將20 µL Nitrixyte NIR儲備溶液（組分A）添加到10 mL的測定緩沖液I（組分B）中，并充分混合。 該工作溶液在室溫下穩定至少2小時。 注意：20 µL Nitrixyte NIR儲備溶液足以裝滿一塊板,遠離光線。

樣品操作及實驗分析

1.要刺激內源性NO，請在細胞培養基或所需的緩沖液（例如PBS或HHBS）中，用10 µL 10X測試化合物（96孔板）或5 µL 5X測試化合物（384孔板）處理細胞。對于對照孔（未處理的細胞），添加相應量的培養基或化合物緩沖液。注意：添加化合物之前不必洗滌細胞。但是，如果測試的化合物對血清敏感，則可以在添加化合物之前將生長培養基和血清因子吸掉。加入90 µL /孔（96孔板）和20 µL /孔（384孔板）的1X Hank鹽溶液和20 mM Hepes緩沖液（HHBS）或抽吸后選擇的緩沖液。或者，細胞可以在無血清培養基中生長。

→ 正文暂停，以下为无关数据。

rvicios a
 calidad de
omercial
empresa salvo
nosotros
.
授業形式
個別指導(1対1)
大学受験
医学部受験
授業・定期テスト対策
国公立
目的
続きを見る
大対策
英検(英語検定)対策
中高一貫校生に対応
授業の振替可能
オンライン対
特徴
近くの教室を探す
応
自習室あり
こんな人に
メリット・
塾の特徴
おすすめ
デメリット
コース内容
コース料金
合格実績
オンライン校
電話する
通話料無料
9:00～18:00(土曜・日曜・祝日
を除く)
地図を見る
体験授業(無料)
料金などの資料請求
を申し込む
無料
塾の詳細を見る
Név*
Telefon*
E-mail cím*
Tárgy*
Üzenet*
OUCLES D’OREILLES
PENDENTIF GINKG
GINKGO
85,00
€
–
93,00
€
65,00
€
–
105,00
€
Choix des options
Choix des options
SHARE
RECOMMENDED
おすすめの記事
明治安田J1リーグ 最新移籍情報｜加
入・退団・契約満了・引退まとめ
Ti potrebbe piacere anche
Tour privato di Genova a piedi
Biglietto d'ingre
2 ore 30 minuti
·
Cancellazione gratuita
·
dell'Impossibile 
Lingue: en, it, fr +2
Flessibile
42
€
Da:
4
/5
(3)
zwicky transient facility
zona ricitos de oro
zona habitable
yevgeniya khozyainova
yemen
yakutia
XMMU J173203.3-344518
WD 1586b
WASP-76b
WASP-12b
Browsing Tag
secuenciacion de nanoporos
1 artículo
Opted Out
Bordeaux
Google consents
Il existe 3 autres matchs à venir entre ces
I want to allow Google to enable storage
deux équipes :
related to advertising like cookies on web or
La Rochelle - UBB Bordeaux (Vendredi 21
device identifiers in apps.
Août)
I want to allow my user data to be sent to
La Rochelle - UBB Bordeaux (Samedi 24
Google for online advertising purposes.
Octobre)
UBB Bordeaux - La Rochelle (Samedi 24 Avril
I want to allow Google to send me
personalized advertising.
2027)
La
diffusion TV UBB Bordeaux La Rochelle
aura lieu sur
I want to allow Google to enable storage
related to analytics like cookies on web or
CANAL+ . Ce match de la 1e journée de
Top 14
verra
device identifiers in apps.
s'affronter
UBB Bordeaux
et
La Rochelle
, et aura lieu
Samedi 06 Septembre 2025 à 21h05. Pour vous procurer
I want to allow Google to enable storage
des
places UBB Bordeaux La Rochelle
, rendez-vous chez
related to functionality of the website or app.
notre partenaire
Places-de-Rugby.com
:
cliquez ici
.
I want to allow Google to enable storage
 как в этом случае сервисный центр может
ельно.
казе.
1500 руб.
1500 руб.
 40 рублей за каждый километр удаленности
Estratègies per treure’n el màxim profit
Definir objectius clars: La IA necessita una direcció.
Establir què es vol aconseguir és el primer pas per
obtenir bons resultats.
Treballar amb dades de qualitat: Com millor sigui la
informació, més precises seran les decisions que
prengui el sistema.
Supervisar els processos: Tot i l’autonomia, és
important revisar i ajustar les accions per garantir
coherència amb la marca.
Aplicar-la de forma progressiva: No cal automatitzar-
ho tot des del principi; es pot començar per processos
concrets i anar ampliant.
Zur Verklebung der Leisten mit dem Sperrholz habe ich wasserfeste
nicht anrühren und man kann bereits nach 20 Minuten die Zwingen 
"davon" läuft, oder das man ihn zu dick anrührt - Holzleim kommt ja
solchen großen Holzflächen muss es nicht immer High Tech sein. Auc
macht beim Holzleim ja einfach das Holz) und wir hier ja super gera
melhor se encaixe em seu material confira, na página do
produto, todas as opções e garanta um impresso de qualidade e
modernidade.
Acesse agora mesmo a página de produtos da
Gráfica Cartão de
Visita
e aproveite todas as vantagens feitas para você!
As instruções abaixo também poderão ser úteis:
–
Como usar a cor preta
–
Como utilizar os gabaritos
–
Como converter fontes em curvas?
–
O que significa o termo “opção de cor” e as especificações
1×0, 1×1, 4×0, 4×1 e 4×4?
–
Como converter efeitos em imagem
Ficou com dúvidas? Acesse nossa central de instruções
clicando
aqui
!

2.在細胞板中加入100 µL /孔（96孔板）或25 µL /孔（384孔板）的Nitrixyte NIR工作溶液。將細胞與測試化合物和Nitrixyte NIR工作溶液在37°C下共同孵育一段時間，并避光。注意：請勿去除測試化合物。注意：對于NONOate陽性對照治療：將細胞與Nitrixyte NIR工作溶液在37°C下孵育30分鐘。除去工作溶液，并將細胞與1mM DEA / NONOate在37℃下進一步孵育30分鐘以產生一氧化氮。有關詳細信息，請參見圖1。我們在37°C的細胞培養基中使用Raw 264.7細胞與0.5X Nitrixyte NIR，20 µg / mL脂多糖（LPS）和1 mM L-精an酸（L-Arg）孵育16小時。有關詳細信息，請參見圖2。

3.除去每個孔中的溶液。加入測定緩沖液II（組分C），對于96孔板是100 µL /孔，對于384孔板是25 µL /孔。注意：在添加測定緩沖液II之前，請勿洗滌細胞。

4.使用酶標儀在Ex / Em = 650/680 nm（截止= 665 nm）下以底部讀取模式監控熒光的增加，或使用帶有Cy5®濾光片的熒光顯微鏡拍攝圖像。